DATASET EXTRACT:
──────

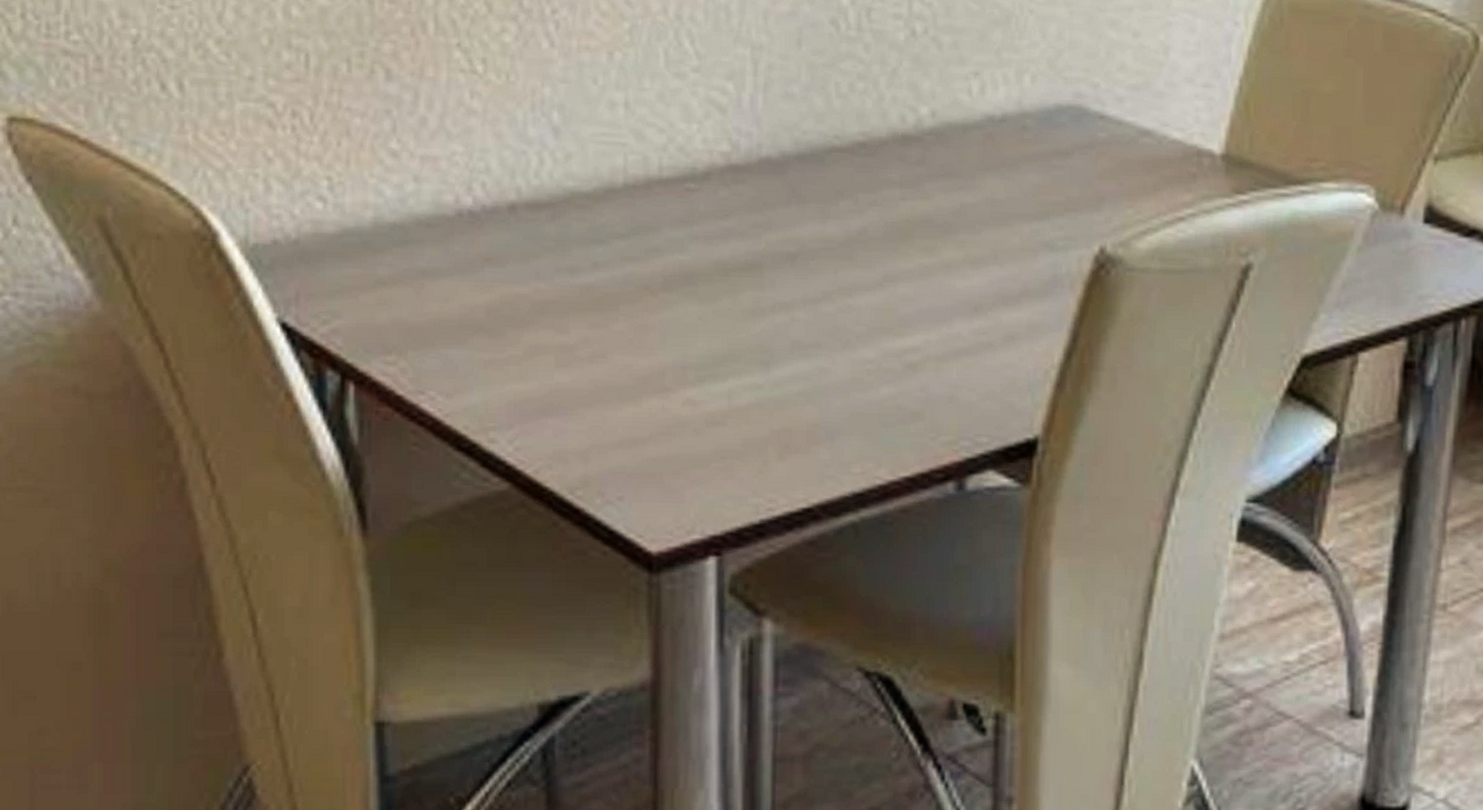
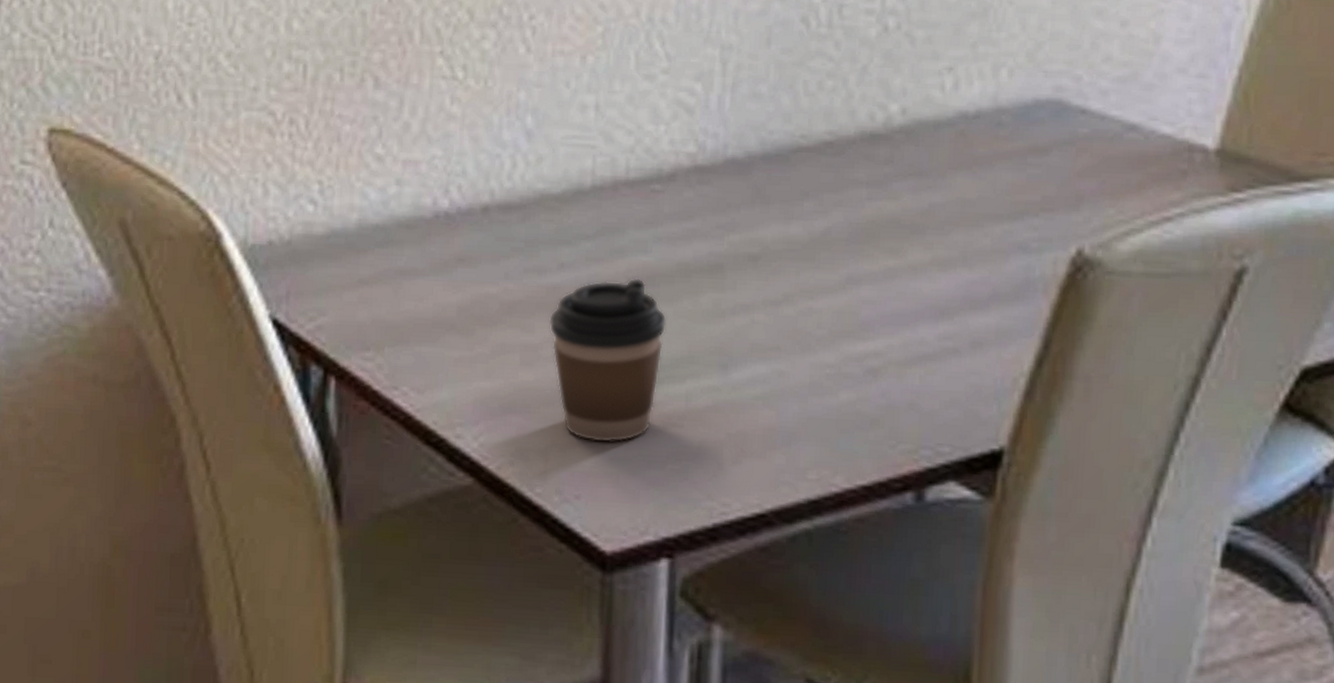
coffee cup: none [584,277,706,443] -> present [549,278,667,443]

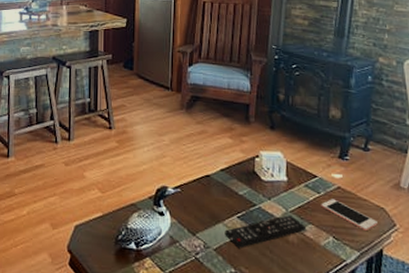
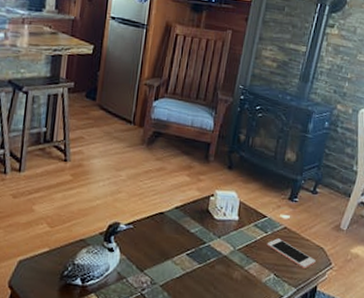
remote control: present [225,215,307,248] -> none [172,253,251,285]

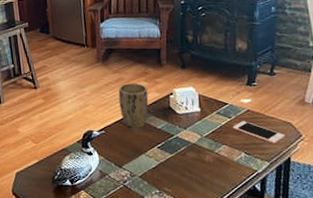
plant pot: none [154,174,189,228] -> present [118,83,149,128]

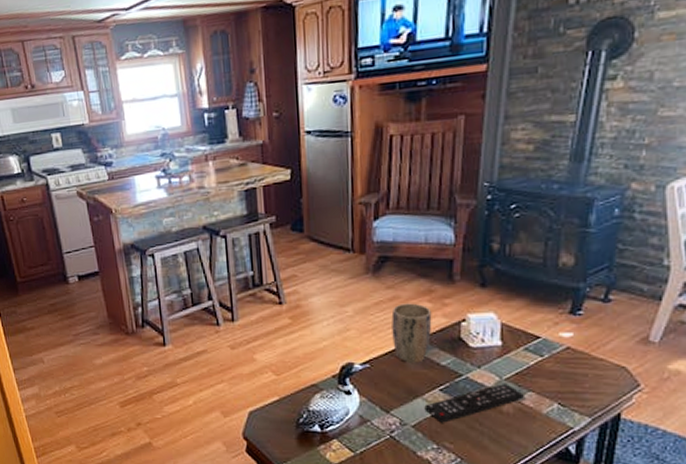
remote control: none [147,140,221,173] -> present [424,384,526,423]
cell phone: present [232,121,285,145] -> none [544,361,616,395]

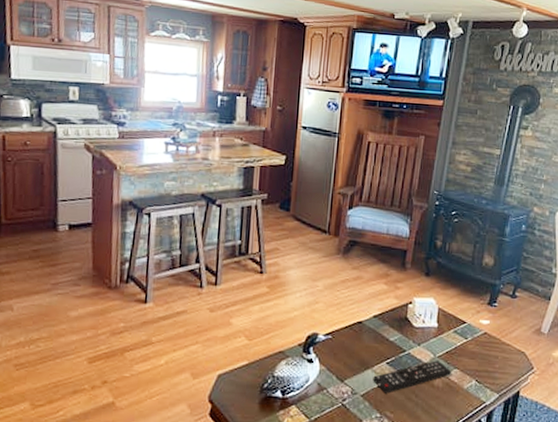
plant pot: present [391,303,432,363] -> none [353,283,387,337]

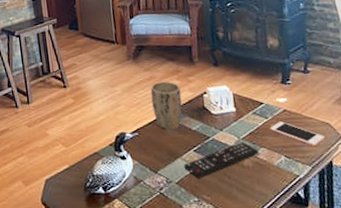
plant pot: none [353,283,387,337] -> present [150,81,182,130]
cell phone: none [467,344,517,375] -> present [270,121,325,147]

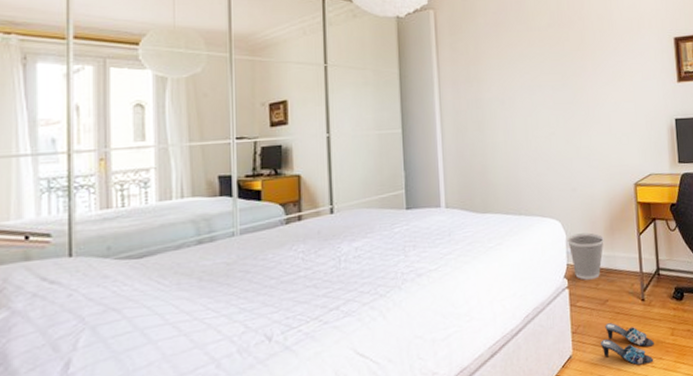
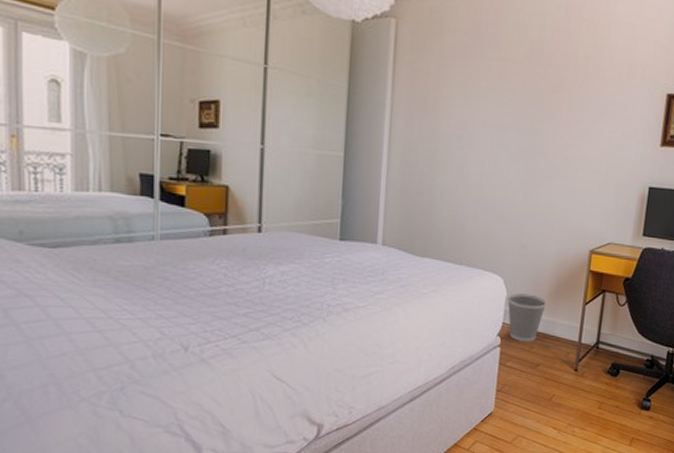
slippers: present [601,323,654,366] -> none [524,387,579,432]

──────

BRIEF:
The reply should hold only the lines from the first line of the records above through the line containing "plant pot: present", copied exactly and without pictures.

RESPONSE BELOW:
coffee cup: none [584,277,706,443] -> present [549,278,667,443]

remote control: present [225,215,307,248] -> none [172,253,251,285]

plant pot: none [154,174,189,228] -> present [118,83,149,128]

remote control: none [147,140,221,173] -> present [424,384,526,423]
cell phone: present [232,121,285,145] -> none [544,361,616,395]

plant pot: present [391,303,432,363] -> none [353,283,387,337]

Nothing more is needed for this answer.